Professeur décapité: l'ombre de mouvements islamistes radicaux au cœur de l'enquête

La présence du militant islamiste radical Abdelhakim Sefrioui parmi les onze personnes gardées à vue dans le cadre de l'enquête ouverte sur l'assassinat de Samuel Paty est venue, samedi, renforcer les soupçons des renseignements et du gouvernement sur l'éventuelle implication de mouvements islamistes radicaux.

L'éventuelle implication de mouvements islamistes radicaux dans la décapitation vendredi d'un professeur d'histoire dans les Yvelines par un jeune Russe tchétchène de 18 ans suscite l'inquiétude des services de renseignement et du gouvernement.

La présence du militant islamiste radical Abdelhakim Sefrioui parmi les onze personnes gardées à vue dans le cadre de l'enquête ouverte sur l'assassinat de Samuel Paty est venue samedi renforcer ces soupçons.

Ces mouvements islamistes "minoritaires, cherchent à convaincre les musulmans que la France serait un pays islamophobe. Ils cherchent à les instrumentaliser, à créer un conglomérat", affirme Laurent Nuñez, le coordonnateur national du renseignement et de la lutte antiterroriste. "Et au moindre incident, ils se mettent à l'œuvre".

Connu des services, Abdelhakim Sefrioui est le fondateur du collectif Cheikh Yassine (du nom du fondateur du Hamas, tué par l'armée israélienne en 2004).

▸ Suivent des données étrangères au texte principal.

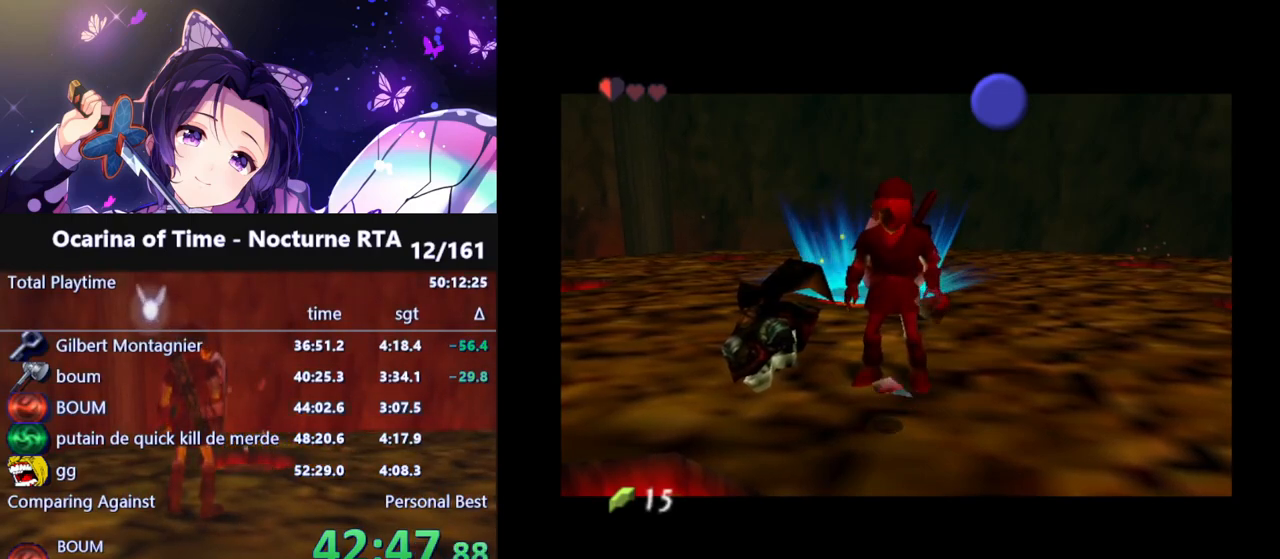
{"buttons": ["X"], "left_stick": "center", "right_stick": "center", "events": [[33, "X", "down"], [83, "X", "up"], [150, "X", "down"], [200, "X", "up"], [267, "X", "down"], [317, "X", "up"], [367, "X", "down"], [417, "X", "up"], [467, "X", "down"]]}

Début octobre, il avait accompagné au collège du Bois d'Aulne de Conflans-Saint-Honorine, le père d'une élève pour demander le renvoi de Samuel Paty, qui avait montré des caricatures du prophète Mahomet à ses élèves.

Se présentant comme "membre du Conseil des imams de France", il avait aussi diffusé il y a quelques jours sur Youtube une vidéo dans laquelle il dénonçait le professeur, en le qualifiant de "voyou". C'est également lui qui avait interrogé, dans une autre vidéo diffusée sur la même plateforme, la fille du parent d'élève et appelé à la mobilisation.

Le procureur national antiterroriste Jean-François Ricard n'a fait samedi devant la presse aucune connexion entre cet homme et le tueur.

"Lien indirect"

S'il n'y a "pas un lien direct" établi, Laurent Nunez considère toutefois qu'il existe sans aucun doute "un lien indirect". "On voit bien qu'un palier a été franchi", juge-t-il en pointant du doigt la "qualité de la victime - un enseignant- et la barbarie" de son assassinat.

Le responsable relève également une résurgence du discours des mouvements islamistes radicaux avec "le procès Charlie, la republication des caricatures et le discours du président Macron sur une prochaine loi destinée à renforcer la laïcité et à lutter contre le séparatisme islamiste".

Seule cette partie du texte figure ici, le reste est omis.